START Supplied text
JAPAN BELATEDLY DECIDES TO CONDEMN CHINA’S HUMAN RIGHTS ABUSES
Japanese leaders, politicians and businessmen alike, have previously remained incredibly obsequious to their Chinese counterparts, especially when it came to Beijing’s human rights abuses. But that hopefully will become a thing of the past following the inaugural general session of the newly founded bipartisan “Parliamentary League to Expose and Take Action against China’s Human Rights Abuses” (hereafter the “League”) held on December 6 in Tokyo.
Three separate parliamentary groups, each addressing China’s brutal human rights violations in Tibet, Uyghur, and Southern Mongolia, have existed in the Diet. Now these groups have pledged to work closely together to protect against further abuses of the ethnic groups in the three autonomous regions in China.
The new League is headed by Keiji Furuya, a senior member of the ruling Liberal-Democratic Party who once served as Chairman of the National Security Commission. Sanae Takaichi, incumbent Minister of State for Economic Security and chairperson of the Parliamentary Federation for Southern Mongolia, will serve as Furuya’s deputy. Key opposition members include Nobuyuki Baba, new head of the Japan Innovation Party; Gen Matsubara, former Minister for the Abduction Issue under a Democratic administration (2009-2012); and Yuichiro Tamaki, head of the Democratic Party for the People. Some 60 parliamentarians, including their proxies, attended the inaugural session.
Takaichi said it is truly regrettable that Japan is the only G7 (Group of Seven) nation without its version of the Magnitsky Act, which is designed to sanction foreign government officials deemed to be human rights offenders. The League will deal with this problem “properly,” stressed Takaichi.
Representatives of the three ethnic groups invited to the inaugural meeting included Lobsang Sangay, former prime minister of the Tibetan government in exile in Dhamsala, India. Pointing out that the three ethnic groups have suffered the same anguish under China’s brutal oppression, Sangay said China is far from the peace-loving nation the Chinese leadership claims it to be. He explained:
“The Chinese have kept asserting that they would never invade other nations, but that has been quite contrary to the truth. They built the Great Wall 1,000 to 2,000 years ago to prevent foreign invasion. At the time only the territories within the Wall were defined as China. But they have since been aggressively expanding their territories far beyond.
“The Chinese have named the land that belonged to the Uyghurs ‘Xinjiang’”—‘new territory.’ They call it by this name because it is a new territory they wrested away from the Uyghurs. They would never have called it as such had it been their indigenous territory from the start. By continuing to plunder land from their neighbors, the Chinese have expanded their country to its present size, more than half, or 60%, of which is the land they have wrenched away from us three ethnic groups.”
END Supplied text
#### [Instruction A]
Answer these questions about the article on Japan's new parliamentary league against China's human rights abuses:
(i) On what date was the League's inaugural general session held?
(ii) Who will serve as Keiji Furuya's deputy in the League?
(iii) According to Lobsang Sangay, what does the name "Xinjiang" mean?
START Material shown
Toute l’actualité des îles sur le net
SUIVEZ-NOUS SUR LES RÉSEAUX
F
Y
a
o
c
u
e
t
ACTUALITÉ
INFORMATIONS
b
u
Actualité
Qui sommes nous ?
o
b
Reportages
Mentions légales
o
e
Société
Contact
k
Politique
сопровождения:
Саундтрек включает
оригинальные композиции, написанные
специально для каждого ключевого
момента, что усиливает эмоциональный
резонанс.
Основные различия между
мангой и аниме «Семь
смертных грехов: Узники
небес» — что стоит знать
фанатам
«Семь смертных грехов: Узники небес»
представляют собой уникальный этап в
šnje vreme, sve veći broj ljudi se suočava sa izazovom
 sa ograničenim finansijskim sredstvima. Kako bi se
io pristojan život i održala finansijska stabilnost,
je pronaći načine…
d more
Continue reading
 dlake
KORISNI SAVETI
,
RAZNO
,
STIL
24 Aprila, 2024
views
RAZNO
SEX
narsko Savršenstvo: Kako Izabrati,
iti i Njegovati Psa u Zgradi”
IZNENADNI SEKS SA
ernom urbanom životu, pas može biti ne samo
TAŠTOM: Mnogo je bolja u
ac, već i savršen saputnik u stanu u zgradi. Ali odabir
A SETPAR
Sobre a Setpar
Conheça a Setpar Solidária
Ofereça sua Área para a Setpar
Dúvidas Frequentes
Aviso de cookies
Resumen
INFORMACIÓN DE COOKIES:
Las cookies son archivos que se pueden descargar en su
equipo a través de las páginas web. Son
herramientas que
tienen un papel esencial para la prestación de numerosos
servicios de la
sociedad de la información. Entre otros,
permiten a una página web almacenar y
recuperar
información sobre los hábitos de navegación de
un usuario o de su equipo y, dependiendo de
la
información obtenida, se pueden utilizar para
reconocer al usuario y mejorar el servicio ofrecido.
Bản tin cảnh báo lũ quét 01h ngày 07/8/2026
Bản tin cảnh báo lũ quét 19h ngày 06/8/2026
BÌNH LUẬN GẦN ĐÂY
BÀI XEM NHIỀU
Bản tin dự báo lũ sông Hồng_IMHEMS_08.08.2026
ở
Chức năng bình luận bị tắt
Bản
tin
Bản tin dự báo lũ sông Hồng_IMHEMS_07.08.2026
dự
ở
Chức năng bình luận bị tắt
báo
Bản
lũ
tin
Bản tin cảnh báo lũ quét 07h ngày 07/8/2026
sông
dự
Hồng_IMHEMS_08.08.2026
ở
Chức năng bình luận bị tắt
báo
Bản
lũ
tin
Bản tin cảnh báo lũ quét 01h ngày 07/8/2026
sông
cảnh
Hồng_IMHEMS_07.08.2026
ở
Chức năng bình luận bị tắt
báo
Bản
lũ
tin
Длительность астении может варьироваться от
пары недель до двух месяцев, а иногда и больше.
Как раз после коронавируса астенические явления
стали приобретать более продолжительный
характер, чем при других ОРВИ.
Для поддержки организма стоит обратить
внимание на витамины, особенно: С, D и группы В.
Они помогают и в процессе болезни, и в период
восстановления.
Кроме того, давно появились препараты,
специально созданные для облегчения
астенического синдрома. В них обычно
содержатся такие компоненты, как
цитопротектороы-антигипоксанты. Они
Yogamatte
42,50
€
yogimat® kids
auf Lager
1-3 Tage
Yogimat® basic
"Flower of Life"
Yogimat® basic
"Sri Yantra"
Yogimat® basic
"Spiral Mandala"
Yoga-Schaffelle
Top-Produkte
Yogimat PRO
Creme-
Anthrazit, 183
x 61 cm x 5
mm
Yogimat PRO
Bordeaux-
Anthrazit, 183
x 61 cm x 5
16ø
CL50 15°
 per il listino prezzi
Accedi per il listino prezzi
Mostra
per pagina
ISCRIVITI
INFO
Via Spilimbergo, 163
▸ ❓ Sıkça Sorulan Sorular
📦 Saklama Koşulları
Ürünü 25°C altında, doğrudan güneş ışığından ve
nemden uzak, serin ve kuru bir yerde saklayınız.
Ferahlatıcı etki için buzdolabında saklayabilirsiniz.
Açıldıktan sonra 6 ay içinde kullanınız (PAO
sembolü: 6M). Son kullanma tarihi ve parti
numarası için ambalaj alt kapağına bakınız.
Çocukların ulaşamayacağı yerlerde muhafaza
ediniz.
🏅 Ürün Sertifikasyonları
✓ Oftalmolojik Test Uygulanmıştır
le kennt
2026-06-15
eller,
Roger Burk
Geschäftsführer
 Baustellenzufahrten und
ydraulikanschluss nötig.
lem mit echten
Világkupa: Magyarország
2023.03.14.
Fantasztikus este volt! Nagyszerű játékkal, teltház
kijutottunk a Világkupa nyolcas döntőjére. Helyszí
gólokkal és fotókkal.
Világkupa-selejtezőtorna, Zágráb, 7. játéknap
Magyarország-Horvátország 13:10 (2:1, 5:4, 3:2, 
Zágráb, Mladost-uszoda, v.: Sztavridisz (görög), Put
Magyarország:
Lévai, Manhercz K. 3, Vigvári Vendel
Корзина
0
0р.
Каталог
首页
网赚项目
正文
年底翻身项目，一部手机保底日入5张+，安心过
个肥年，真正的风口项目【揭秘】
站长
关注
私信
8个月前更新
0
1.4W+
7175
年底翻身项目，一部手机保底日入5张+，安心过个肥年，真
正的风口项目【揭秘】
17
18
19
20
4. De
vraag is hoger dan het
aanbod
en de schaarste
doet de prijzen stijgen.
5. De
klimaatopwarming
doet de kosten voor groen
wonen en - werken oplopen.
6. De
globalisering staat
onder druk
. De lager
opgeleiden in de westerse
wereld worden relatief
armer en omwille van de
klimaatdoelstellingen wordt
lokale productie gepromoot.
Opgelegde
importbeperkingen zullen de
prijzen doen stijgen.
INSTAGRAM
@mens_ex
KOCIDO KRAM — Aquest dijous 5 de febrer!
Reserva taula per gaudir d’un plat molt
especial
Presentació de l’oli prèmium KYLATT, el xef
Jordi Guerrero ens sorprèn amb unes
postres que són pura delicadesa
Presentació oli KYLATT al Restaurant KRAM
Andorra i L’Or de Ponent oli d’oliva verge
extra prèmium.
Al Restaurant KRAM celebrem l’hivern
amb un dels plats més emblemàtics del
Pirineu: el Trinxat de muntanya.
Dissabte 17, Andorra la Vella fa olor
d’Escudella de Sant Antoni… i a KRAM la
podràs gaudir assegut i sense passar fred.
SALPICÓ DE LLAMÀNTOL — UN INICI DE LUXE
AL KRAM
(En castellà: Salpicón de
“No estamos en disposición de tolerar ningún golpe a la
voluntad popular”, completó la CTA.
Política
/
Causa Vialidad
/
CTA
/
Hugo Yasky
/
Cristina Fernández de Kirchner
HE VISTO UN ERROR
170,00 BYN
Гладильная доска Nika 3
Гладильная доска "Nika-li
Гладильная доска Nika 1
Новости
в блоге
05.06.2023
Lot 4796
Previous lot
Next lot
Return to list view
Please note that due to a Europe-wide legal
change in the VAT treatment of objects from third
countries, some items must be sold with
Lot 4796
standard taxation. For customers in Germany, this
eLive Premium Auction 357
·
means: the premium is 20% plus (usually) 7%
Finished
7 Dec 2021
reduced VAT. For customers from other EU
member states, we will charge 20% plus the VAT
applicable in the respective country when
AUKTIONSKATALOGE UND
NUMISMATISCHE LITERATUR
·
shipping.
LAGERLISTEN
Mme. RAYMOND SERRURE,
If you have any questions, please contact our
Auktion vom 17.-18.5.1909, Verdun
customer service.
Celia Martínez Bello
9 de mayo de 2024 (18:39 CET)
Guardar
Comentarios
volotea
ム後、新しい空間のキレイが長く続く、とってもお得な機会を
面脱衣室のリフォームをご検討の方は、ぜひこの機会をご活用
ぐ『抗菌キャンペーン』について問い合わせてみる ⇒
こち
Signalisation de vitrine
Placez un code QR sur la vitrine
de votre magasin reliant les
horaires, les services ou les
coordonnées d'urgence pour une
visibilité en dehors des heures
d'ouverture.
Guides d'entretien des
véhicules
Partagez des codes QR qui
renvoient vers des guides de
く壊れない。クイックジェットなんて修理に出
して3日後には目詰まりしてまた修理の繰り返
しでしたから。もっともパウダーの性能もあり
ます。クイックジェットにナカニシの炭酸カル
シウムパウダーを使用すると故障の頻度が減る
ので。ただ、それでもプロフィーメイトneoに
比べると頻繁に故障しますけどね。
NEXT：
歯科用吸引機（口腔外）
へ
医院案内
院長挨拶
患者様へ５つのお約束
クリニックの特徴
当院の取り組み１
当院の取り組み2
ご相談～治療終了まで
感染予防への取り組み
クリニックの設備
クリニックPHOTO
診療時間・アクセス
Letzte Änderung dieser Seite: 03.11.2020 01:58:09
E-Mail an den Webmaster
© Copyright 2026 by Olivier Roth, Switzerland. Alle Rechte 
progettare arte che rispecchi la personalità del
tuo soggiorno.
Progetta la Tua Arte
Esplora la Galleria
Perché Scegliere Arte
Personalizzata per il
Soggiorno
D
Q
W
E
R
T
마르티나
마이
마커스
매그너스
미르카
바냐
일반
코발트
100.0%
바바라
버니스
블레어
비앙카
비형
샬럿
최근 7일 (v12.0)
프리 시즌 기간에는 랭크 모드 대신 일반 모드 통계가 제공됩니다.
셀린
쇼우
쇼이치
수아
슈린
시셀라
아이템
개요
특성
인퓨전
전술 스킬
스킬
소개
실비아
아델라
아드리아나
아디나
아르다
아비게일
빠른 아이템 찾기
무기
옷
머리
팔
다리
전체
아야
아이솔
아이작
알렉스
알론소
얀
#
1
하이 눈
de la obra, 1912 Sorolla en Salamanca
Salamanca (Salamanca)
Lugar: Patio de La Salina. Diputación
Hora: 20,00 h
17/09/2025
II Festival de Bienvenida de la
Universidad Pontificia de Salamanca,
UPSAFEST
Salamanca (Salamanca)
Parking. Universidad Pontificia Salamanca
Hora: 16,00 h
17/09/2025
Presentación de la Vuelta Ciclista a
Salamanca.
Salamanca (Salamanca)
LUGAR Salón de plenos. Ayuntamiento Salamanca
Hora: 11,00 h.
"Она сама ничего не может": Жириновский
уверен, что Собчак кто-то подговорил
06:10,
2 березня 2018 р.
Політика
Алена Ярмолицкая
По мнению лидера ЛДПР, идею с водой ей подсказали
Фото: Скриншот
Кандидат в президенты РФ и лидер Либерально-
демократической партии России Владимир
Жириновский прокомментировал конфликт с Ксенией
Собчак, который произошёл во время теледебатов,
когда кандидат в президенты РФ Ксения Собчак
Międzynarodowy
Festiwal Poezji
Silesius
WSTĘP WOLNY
END Material shown
#### [Instruction B]
Gather every line of the records that contains the word "президенты". Case counts.

#### [Answer A]
(i) December 6
(ii) Sanae Takaichi
(iii) New territory

#### [Answer B]
Кандидат в президенты РФ и лидер Либерально-
когда кандидат в президенты РФ Ксения Собчак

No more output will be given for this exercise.